Shake, Rattle and Laugh

I don’t particularly have a “bucket list.” I have a few things in life I still want to experience, but don’t really keep them written down.

If I did have a list like that, I don’t know whether I would have ever thought to add “experience a hurricane earthquake on the fifth floor of a building” before the fact.

Like a lot of other people, I really didn’t know what to make of last week’s tremor. I had my headphones on as I plowed through work at my desk in Baltimore. After someone closed a drawer a few desks away, I noticed the empty Snapple bottle on my desk moving.

“Why did she slam that drawer?” I thought. “It didn’t seem that forceful.”

Then I noticed the bottle still trembling a few seconds later. Then I thought I saw something else moving. Then I wondered if something was wrong with me.

A lot of people I have talked to had that same thought pattern. In the back of my head, I was thinking earthquake, but the front was telling me those sort of things don’t happen around here.  I sat still briefly to make sure I wasn’t having some sort of episode then went to make sure I wasn’t going crazy.

 One of the most fascinating things about last Tuesday’s events is how many thoughts can go through your head in just a few seconds.  I can’t remember everything I considered, but I do know I ping-ponged back and forth between every possible emotion.

When you are five floors up in a building that you honestly think could come down thanks to a heavy sneeze at any moment, those kinds of things happen. The place is not dilapidated by any means. You just to tend to focus on the negatives when the building starts to sway.

That’s what bugged me most about the people I saw online criticizing the way people reacted to the earthquake. Just because no one died and damage was thankfully minimal does not mean that it didn’t make most of us wish we had a second pair of underwear handy.

When something significant happens – and this was the most powerful quake in this region in a century so I consider that significant – survival does not turn into a contest. Just because someone else had a worse event and survived does not make them a better person.

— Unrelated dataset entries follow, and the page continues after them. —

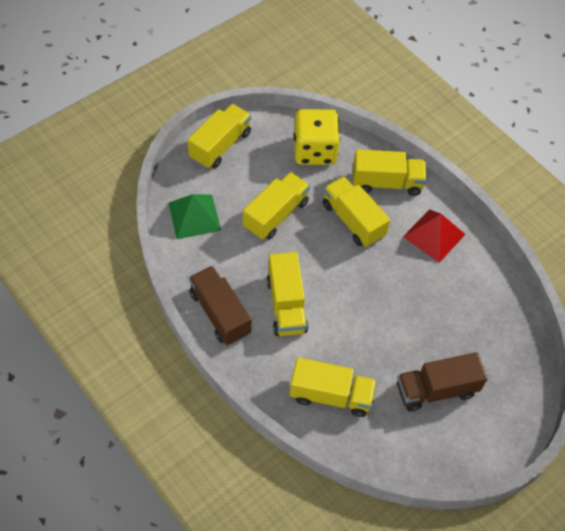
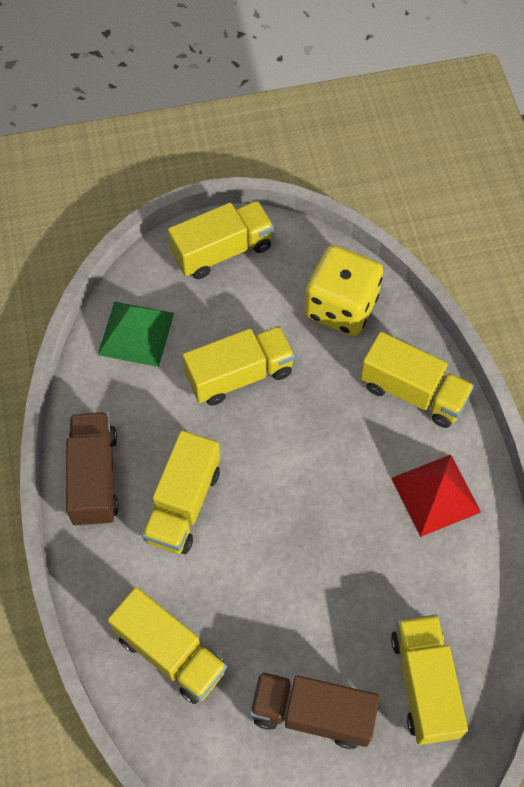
camera: 30 degrees right, 5 degrees up
(353, 220) = (336, 426): yellow truck -> yellow truck (424, 684)

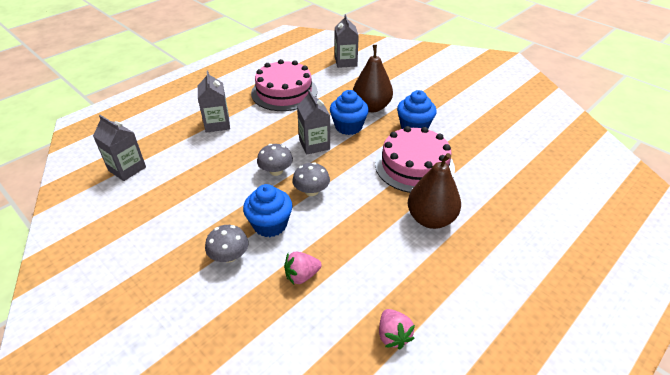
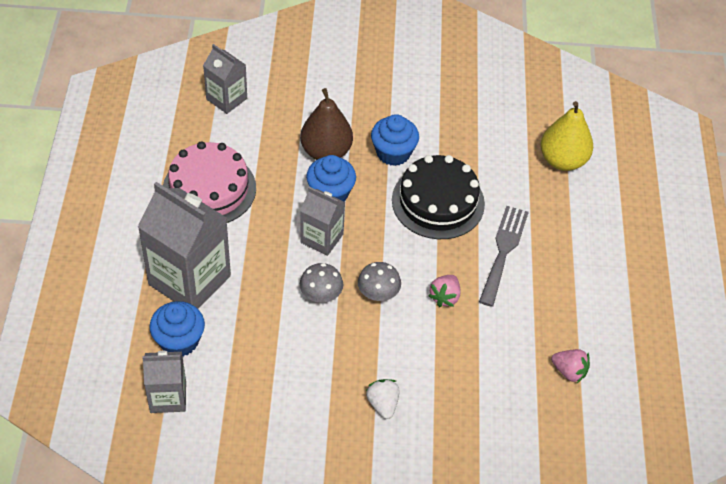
camera: 45 degrees left, 10 degrees up
(217, 124) = (189, 280): grey carton -> grey carton, size x1.79
(229, 256) = (382, 404): grey mushroom -> white strawberry
(270, 224) = (381, 351): blue cupcake -> blue cupcake (179, 341)
(302, 276) = (459, 376): pink strawberry -> pink strawberry (445, 297)
(414, 165) = (438, 202): pink cake -> black cake
(430, 219) = (503, 251): brown pear -> grey fork
(542, 191) = (562, 160): none -> yellow pear

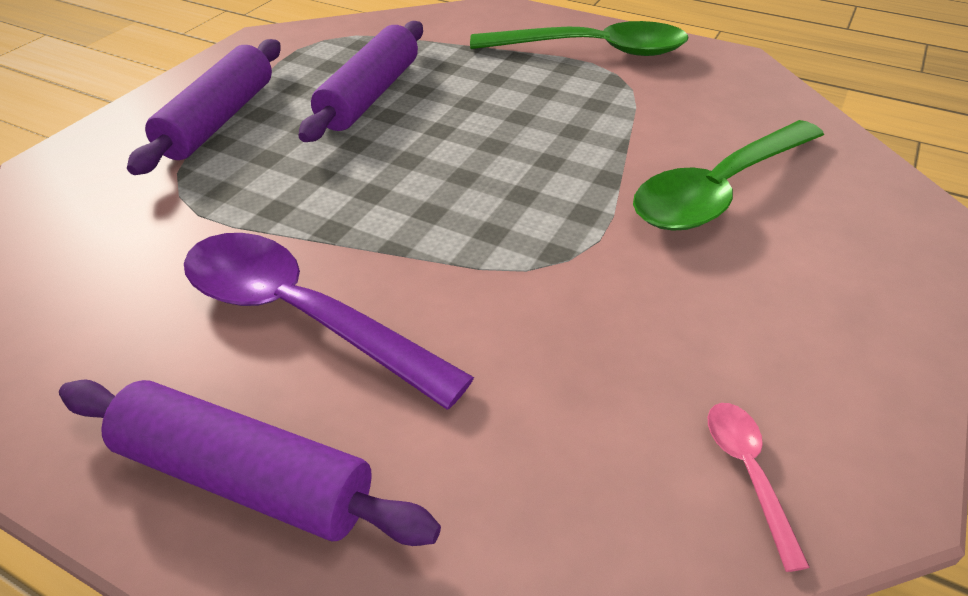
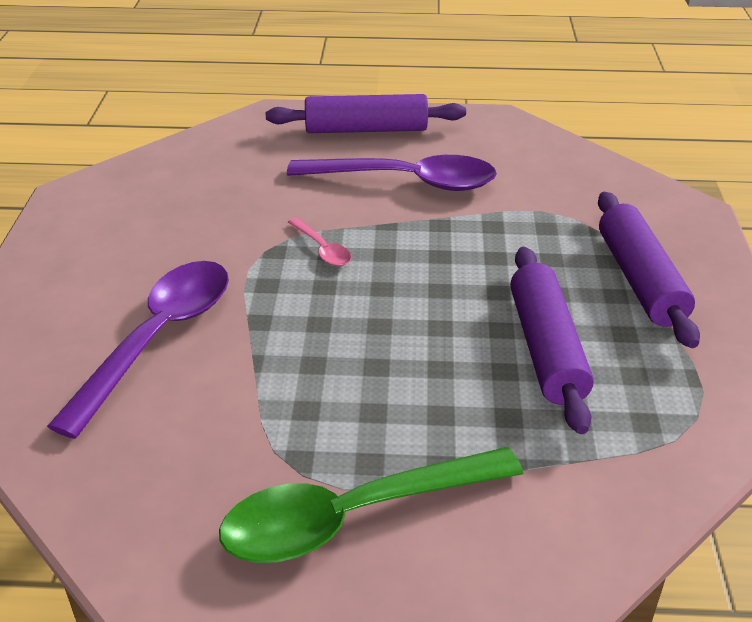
camera: 155 degrees right, 5 degrees down
(720, 189) = (157, 339): green spoon -> purple spoon
(748, 473) = (135, 183): pink spoon -> pink spoon (322, 249)

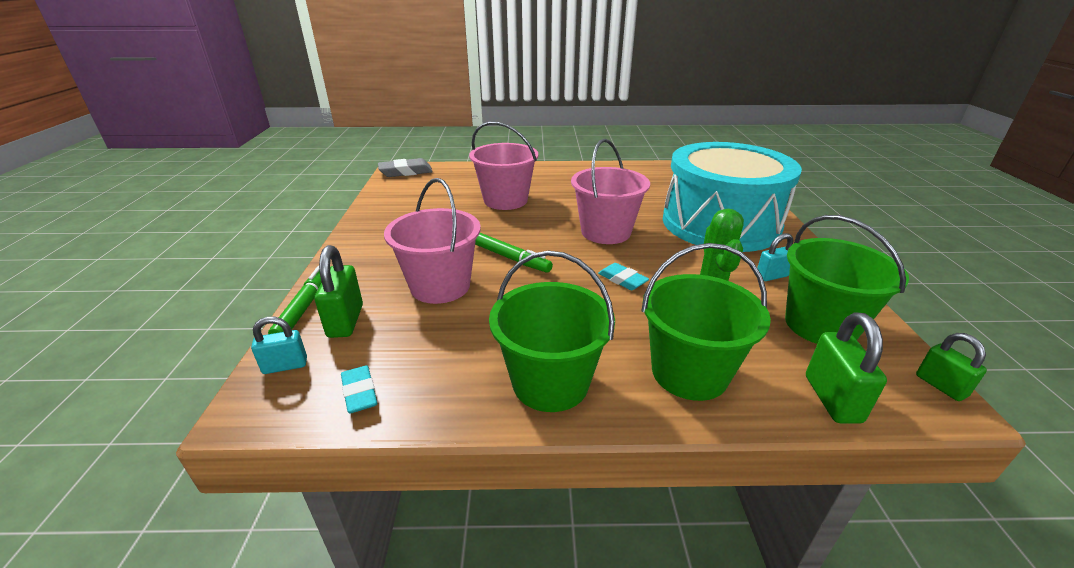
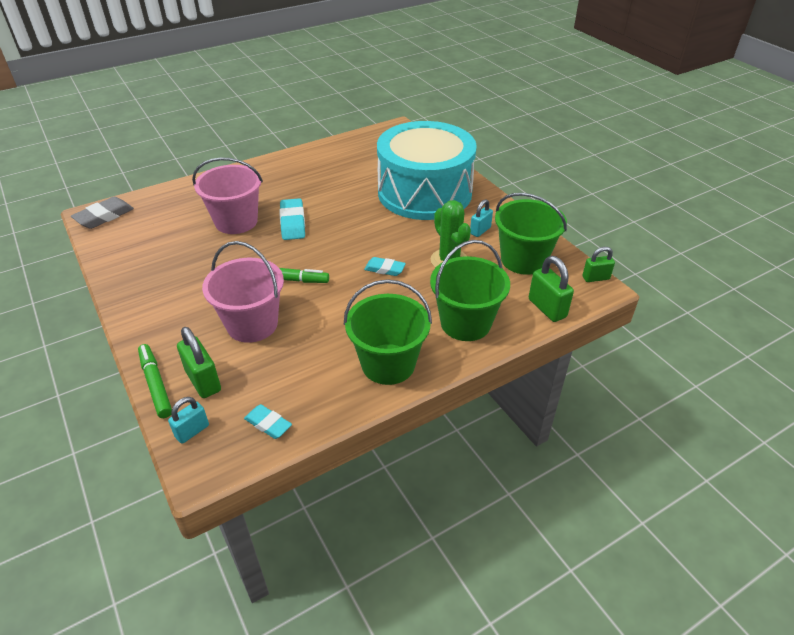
camera: 30 degrees left, 10 degrees up
(556, 214) = (292, 223): none -> turquoise eraser
(605, 232) = (345, 229): pink bucket -> none
(940, 386) = (595, 278): green padlock -> green padlock turned 45 degrees counterclockwise

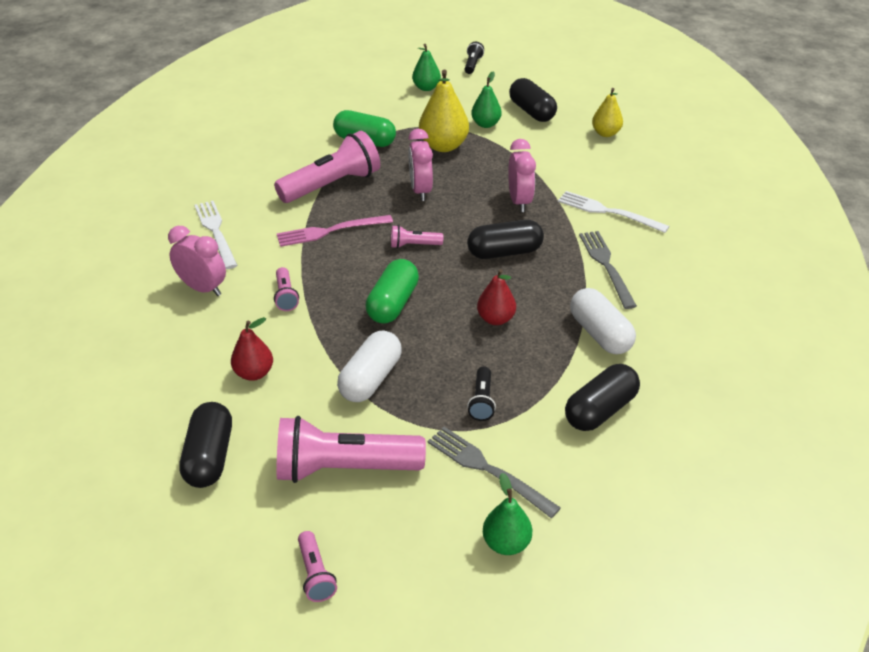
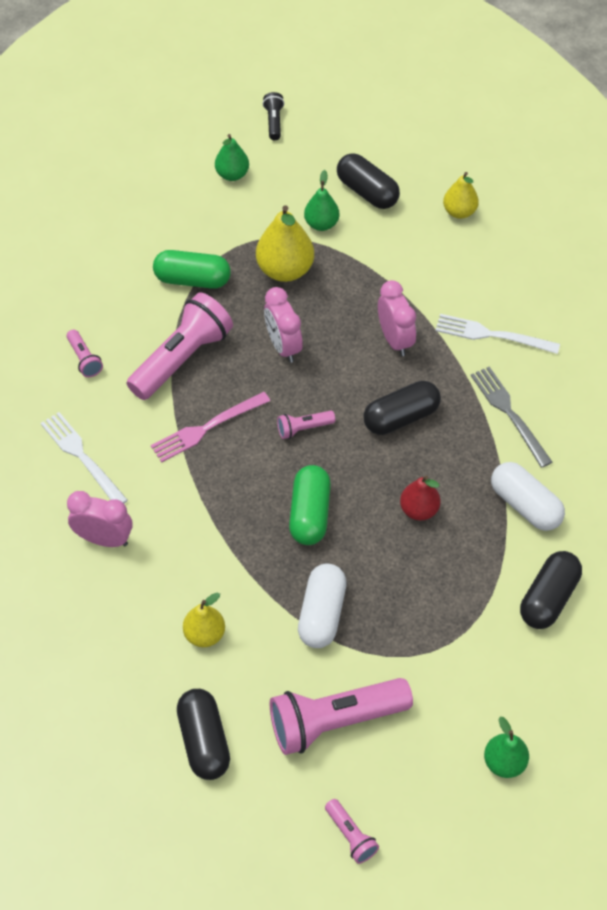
camera: 15 degrees left, 15 degrees up
(254, 373) = (205, 634): red pear -> yellow pear
(286, 296) = (196, 529): pink flashlight -> pink flashlight (84, 359)
(482, 401) = (436, 614): black flashlight -> none
(487, 469) = (465, 690): grey fork -> none

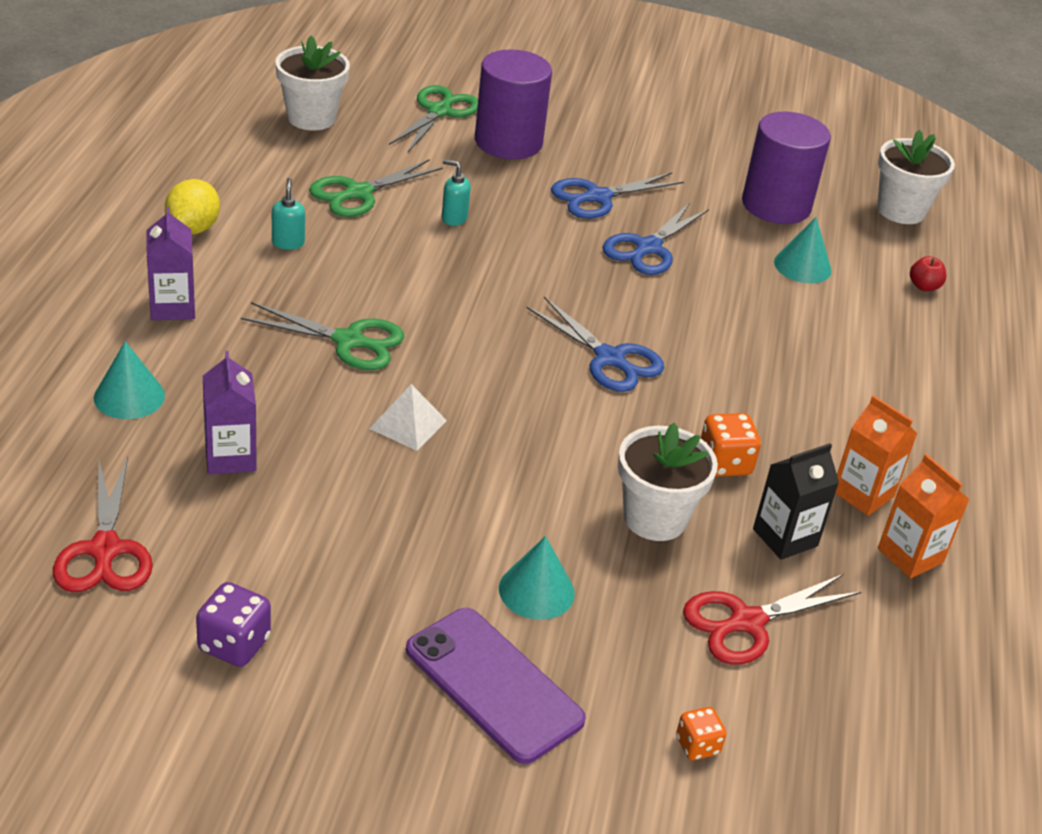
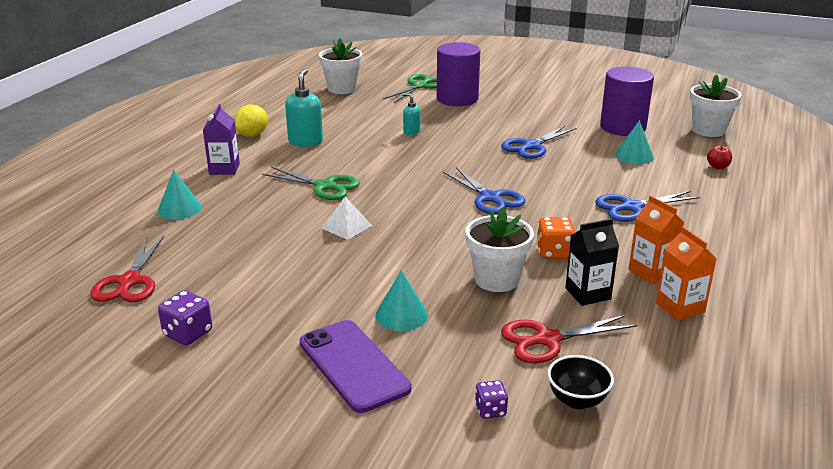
camera: 15 degrees right, 10 degrees down
(230, 457) = (228, 239): purple carton -> none
(288, 243) = (305, 141): turquoise soap dispenser -> turquoise soap dispenser, size x1.75
(358, 193) = (357, 120): green scissors -> none
(598, 197) = (506, 123): blue scissors -> blue scissors (632, 207)
(697, 745) = (490, 410): orange dice -> purple dice
(805, 721) = (577, 400): none -> black bowl

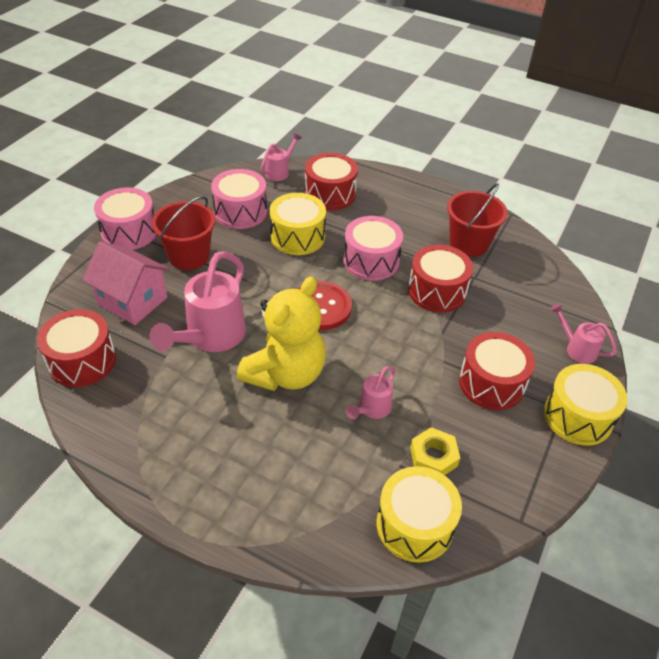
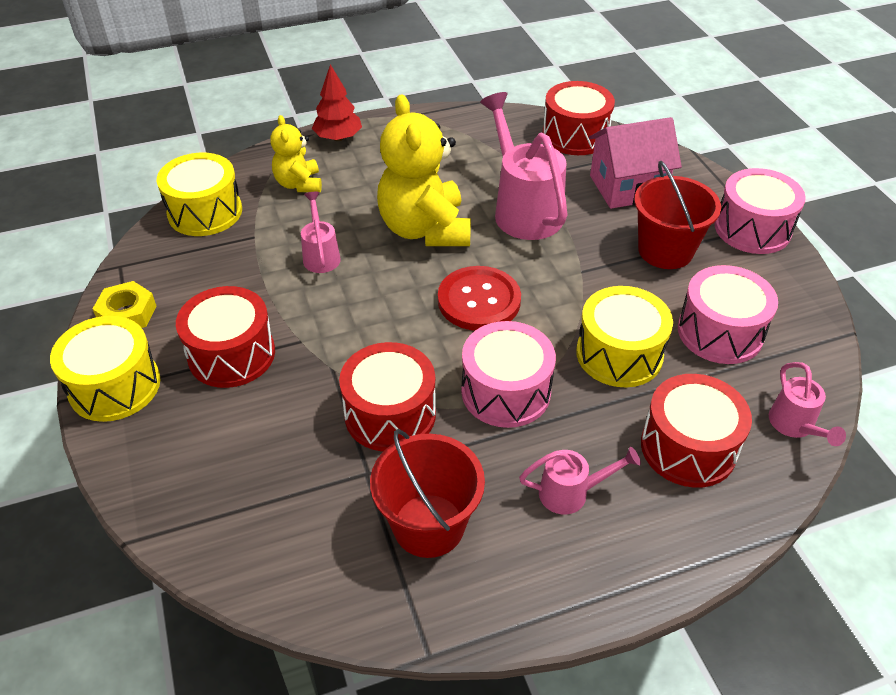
camera: 135 degrees right, 0 degrees up
(227, 519) = (338, 138): none -> red tree
(316, 491) = (299, 184): none -> yellow teddy bear
(433, 457) = (231, 259): yellow nut -> yellow nut (127, 314)
(577, 349) = (160, 469): pink watering can -> pink watering can (571, 493)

On the flip side, because no one died and damage was thankfully minimal, I believe people had every right to turn social networking sites into an open mic night. As I stood in a parking lot with co-workers waiting to see if (and when) we could get back into our building, the quips I found on Twitter made the whole experience more fun.

So maybe I should check “find the humor in a non-fatal natural disaster” off my imaginary bucket list. Having a few laughs is way more important than pretty much anything else in my book even if I have to endure a little shaking in the process.